Anders als die beiden weiteren Disney-Franchises, die dem Konzern Milliarden in die Kassen spülen, nämlich "Hannah Montana" mit der 16jährigen Kaugummi-Rocksängerin Miley Cyrus und deren per Cross-Promotion etabliertes Äquivalent The Jonas Brothers, behält sich "High School Musical" manch versteckt schlüpfriges nicht vor. Immerhin folgt das neue Disney-Teen-Ideal, im Kern freilich zutiefst reaktionär, strengen Regeln: Miley Cyrus muss eine pädagogische und moralische Vorbildfunktion mit all ihren Serien, Kinofilmen und CDs erfüllen, die Jonas Brothers – drei sanft in ihre Gitarren hauende Pastorensöhne – gar propagieren ganz gezielt christliche Werte, tragen Enthaltsamkeitsringe, die ihre Keuschheit bis zur Ehe symbolisieren, und reagieren während ihres Deutschlandbesuchs bei TV Total auf ein "Shit" Stefan Raabs schon mal mit sichtlicher Sprachlosigkeit.

Zwar traut es sich auch "High School Musical" nicht, beispielsweise die in allen drei Filmen von Lucas Grabeel mit weibischer Hysterie gespielte Figur des zunächst intriganten und später zum Schulchoreographen gemauserten It-Boys Ryan für schwul zu erklären, aber wird zumindest nicht versucht, ihm noch eine Freundin an die Seite zu dichten, und in der Bühnenversion der Filme schließlich auch gar kein Geheimnis mehr daraus gemacht. Die fast aseptisch- normative und gleichgeschaltete Welt, in der die "High School Musical"-Teile angesiedelt scheinen, wird von Regisseur Kenny Ortega immerhin mit dezent absonderlichen, mindestens jedoch nicht gänzlich angepassten Inhalten ausgefüllt. Vielleicht nämlich werden die an und für sich merklich albernen Problemchen all der reinlichen Jugendlichen im Film und deren forcierte, simpel lösbare Konflikte auch nur durch so viel Tanz- und Sangeslust in plüschig-theatralischer Ausstattung ermöglicht. Nicht umsonst behandeln alle drei Filme die Arbeit an einem Schulmusical, das als doppelter, also inhaltlicher und filmischer Höhepunkt fungiert: Innerhalb eines unbe- schwerten, verspielten und letztlich eben sehr queer tradierten Rahmens darf Märchenideal gespielt werden.
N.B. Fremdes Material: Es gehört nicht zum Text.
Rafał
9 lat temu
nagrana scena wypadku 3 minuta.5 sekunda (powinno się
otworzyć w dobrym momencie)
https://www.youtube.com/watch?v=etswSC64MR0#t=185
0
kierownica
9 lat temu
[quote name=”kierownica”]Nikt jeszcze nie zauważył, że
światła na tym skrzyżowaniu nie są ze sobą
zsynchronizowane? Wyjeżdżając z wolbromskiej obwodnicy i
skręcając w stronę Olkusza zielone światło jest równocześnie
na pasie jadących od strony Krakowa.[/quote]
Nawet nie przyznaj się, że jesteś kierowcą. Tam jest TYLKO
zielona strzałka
Am Ende erscheint es deshalb konsequent und verständlich, wenn die jungen "High School Musical"-Sternchen dann aus der Filmhandlung heraustreten und sich auf einer Bühne vor ihrem (nunmehr) Kinopublikum verneigen, ehe der rote Vorhang fällt. Nein, so ganz ernst kann er sich doch eigentlich nicht nehmen, der mal unfreiwillig komische, mal verkitscht niedliche Spaß. Auch wenn Ortega, immerhin einstiger Zögling von Gene Kelly, trotz des Riesenerfolges der Serie sich selbst in dritter Folge mit einem verhältnismäßig bescheidenen Budget herumschlagen muss, der Produktionsaufwand also leider nicht ganz so gestiegen ist wie erhofft, so steckt in diesen bunten Teenie-Träumereien viel Liebe und Hingabe zum klassischen Filmmusical. Und wenn das weltweit frühpubertäre Mädchen und Jungen begeistern kann – umso besser.